Olor a rancio, olor a Weimar

Y la experiencia confirma que lo que viene tras su quiebra no suele ser bueno ni pacífico

La Constitución de 1978 representó para España un hito de modernidad democrática análogo al que supuso en 1919 la Constitución de Weimar para Alemania. Una y otra consagraron derechos sociales y políticos nunca antes reconocidos, ni allí, ni aquí: desde el imperio de la ley a la libertad de expresión, prensa o reunión, pasando por la igualdad de género, el sufragio universal o los sindicatos.
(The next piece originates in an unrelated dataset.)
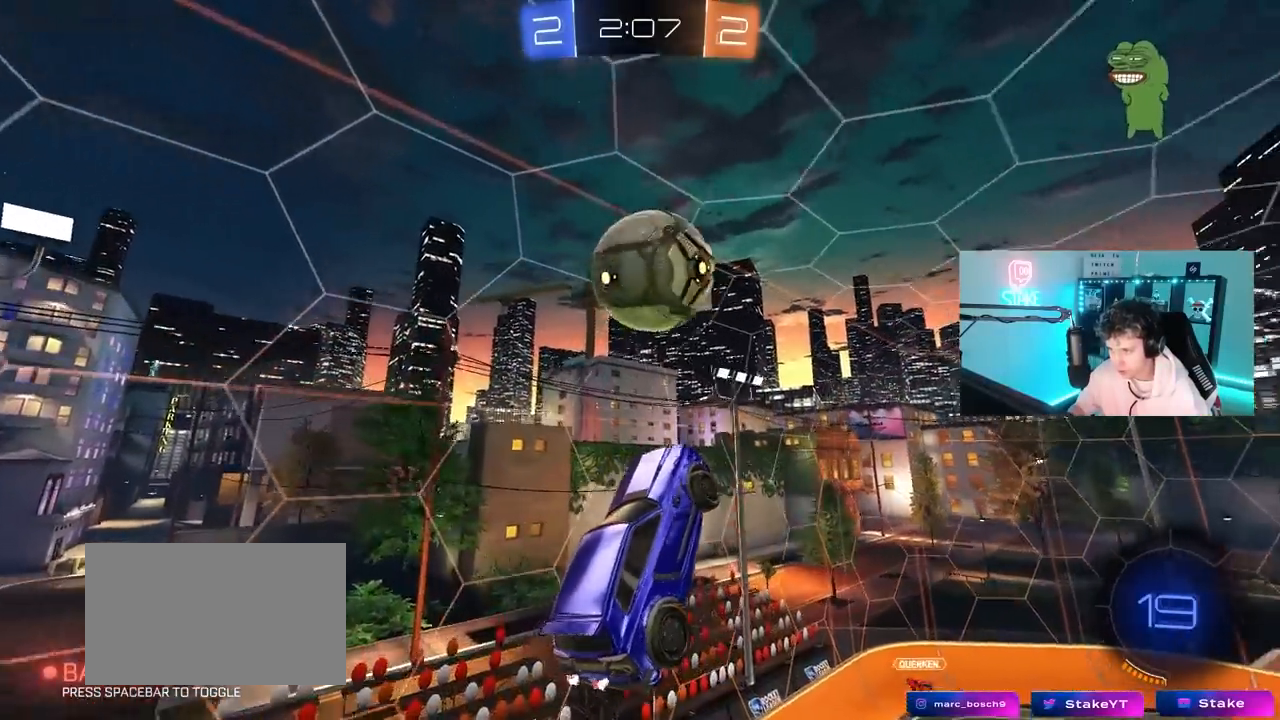
{"keys": ["a", "shift"], "mouse": [], "mouse_move": "still", "events": [[317, "shift", "down"], [350, "w", "up"]]}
Todo un sistema de valores convalidado en el tiempo y aún vigente que brilló unos lustros en Alemania hasta que lo sofocó Hitler, y que en España, tras 40 años de amparo, presenta síntomas de fatiga patéticos por su semejanza con la deriva que permitió el líder nazi postularse como el gran salvador de todas las penurias alemanas: tentación que aquí tampoco falta quien la perjure. Una penosa frustración que el profesor E. D. Weitz desmenuza en «La Alemania de Weimar, presagio y tragedia» analizando las causas de aquella decadencia histórica. Todo un faro alertador porque como decía don Quijote «el camino de la verdad, es la historia (..) testigo de lo pasado y advertencia de lo por venir». Y es que Weimar ejemplifica el suicidio democrático que propiciaron unos dirigentes que magnificaban cada desencuentro como una cuestión de vida o muerte; que deslegitimaron el prestigio de las instituciones básicas del Estado, la Justicia y la Administración, lo que acabó contaminando su credibilidad; al no cesar ciertos colectivos altaneros de erosionar la unidad y los valores que suscitaron adhesión ciudadana, en su día mayoritaria, polarizando diferencias y sentires grupales o partidistas, desde supuestas supremacías étnicas o morales. ¿Les suena? Pues cuando este tipo de tensiones se convierten en rutinarias, la democracia, advierte Weitz, empieza a quedarse sin futuro. Porque no hay sistema que soporte que sus dirigentes, desde dentro, ridiculicen a la Monarquía y el Poder Judicial, a la oposición parlamentaria, a los empresarios, la Guardia Civil o la prensa crítica y hasta vindiquen banales crisis constituyentes, usando para ello los inmensos recursos que les facilita el propio sistema. Por eso Weimar nos avisa que la democracia es frágil y sus muchos detractores necios, pero peligrosos. Y la experiencia confirma que lo que viene tras su quiebra no suele ser bueno ni pacífico. Como no es bueno el olor de este país, de nuevo, a ranciedad politiquera. Olor que recuerda, ay, un poco a Weimar.